▶ _Work required_
Each line below from the one containing "Solliciteer direct" through the one containing "- 일부 상품은 신모델 출시, 부품가격 변동 등 제조사 사정으로 가격이" is to be given again exactly, and no line outside that span.

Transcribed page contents
..............................
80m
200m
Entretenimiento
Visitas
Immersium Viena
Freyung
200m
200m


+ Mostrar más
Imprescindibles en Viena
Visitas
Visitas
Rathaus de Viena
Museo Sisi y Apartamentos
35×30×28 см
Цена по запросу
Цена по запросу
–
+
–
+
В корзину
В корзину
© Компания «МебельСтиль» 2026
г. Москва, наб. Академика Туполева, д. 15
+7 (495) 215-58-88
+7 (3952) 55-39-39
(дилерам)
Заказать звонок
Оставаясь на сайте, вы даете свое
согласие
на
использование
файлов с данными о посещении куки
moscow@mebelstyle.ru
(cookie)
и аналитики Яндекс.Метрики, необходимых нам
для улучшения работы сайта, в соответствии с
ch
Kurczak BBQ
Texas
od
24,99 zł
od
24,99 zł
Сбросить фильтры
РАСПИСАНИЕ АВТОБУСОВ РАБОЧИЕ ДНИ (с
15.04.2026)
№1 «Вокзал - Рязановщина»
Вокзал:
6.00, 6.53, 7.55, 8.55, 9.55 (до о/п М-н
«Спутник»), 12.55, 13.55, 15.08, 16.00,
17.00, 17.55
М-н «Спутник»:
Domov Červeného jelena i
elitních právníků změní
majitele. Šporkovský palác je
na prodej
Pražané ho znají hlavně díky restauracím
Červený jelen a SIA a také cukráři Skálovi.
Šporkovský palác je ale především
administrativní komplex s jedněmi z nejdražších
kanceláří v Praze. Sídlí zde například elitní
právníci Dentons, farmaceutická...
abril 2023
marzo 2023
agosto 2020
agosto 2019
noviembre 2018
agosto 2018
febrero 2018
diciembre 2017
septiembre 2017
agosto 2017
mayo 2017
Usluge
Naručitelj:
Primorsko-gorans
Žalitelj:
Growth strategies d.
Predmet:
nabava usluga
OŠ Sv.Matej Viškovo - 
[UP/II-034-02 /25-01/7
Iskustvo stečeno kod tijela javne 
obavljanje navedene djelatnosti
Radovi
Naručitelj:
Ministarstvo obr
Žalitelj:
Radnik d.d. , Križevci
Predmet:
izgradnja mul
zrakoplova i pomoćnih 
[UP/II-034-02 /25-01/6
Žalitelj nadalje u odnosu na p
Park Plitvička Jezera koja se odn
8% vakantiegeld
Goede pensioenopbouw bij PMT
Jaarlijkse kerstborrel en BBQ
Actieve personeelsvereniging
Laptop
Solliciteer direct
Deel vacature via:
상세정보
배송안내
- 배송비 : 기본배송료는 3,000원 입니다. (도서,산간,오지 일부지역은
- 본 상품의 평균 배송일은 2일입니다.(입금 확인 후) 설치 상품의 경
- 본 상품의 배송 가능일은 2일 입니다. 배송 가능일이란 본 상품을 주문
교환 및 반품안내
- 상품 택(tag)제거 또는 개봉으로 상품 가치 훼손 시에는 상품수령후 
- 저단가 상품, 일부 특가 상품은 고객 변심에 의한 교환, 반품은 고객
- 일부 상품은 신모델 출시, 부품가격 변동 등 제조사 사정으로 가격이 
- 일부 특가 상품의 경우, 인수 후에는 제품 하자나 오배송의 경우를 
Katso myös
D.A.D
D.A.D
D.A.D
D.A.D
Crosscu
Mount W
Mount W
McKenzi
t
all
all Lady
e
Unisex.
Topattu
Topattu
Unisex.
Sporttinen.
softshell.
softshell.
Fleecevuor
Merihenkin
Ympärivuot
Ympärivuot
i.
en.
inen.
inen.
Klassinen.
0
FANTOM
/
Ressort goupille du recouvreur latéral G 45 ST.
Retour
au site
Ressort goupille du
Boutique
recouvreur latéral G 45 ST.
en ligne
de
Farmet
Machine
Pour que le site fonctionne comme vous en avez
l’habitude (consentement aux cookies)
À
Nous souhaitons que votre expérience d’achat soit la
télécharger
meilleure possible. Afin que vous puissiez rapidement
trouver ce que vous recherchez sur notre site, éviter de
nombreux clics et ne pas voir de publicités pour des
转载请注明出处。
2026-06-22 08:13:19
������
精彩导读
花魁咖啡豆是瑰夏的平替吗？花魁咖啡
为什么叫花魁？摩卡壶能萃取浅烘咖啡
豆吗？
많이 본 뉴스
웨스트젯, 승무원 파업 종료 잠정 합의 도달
..............................
▶ _Expected output_
Solliciteer direct
Deel vacature via:
상세정보
배송안내
- 배송비 : 기본배송료는 3,000원 입니다. (도서,산간,오지 일부지역은
- 본 상품의 평균 배송일은 2일입니다.(입금 확인 후) 설치 상품의 경
- 본 상품의 배송 가능일은 2일 입니다. 배송 가능일이란 본 상품을 주문
교환 및 반품안내
- 상품 택(tag)제거 또는 개봉으로 상품 가치 훼손 시에는 상품수령후 
- 저단가 상품, 일부 특가 상품은 고객 변심에 의한 교환, 반품은 고객
- 일부 상품은 신모델 출시, 부품가격 변동 등 제조사 사정으로 가격이 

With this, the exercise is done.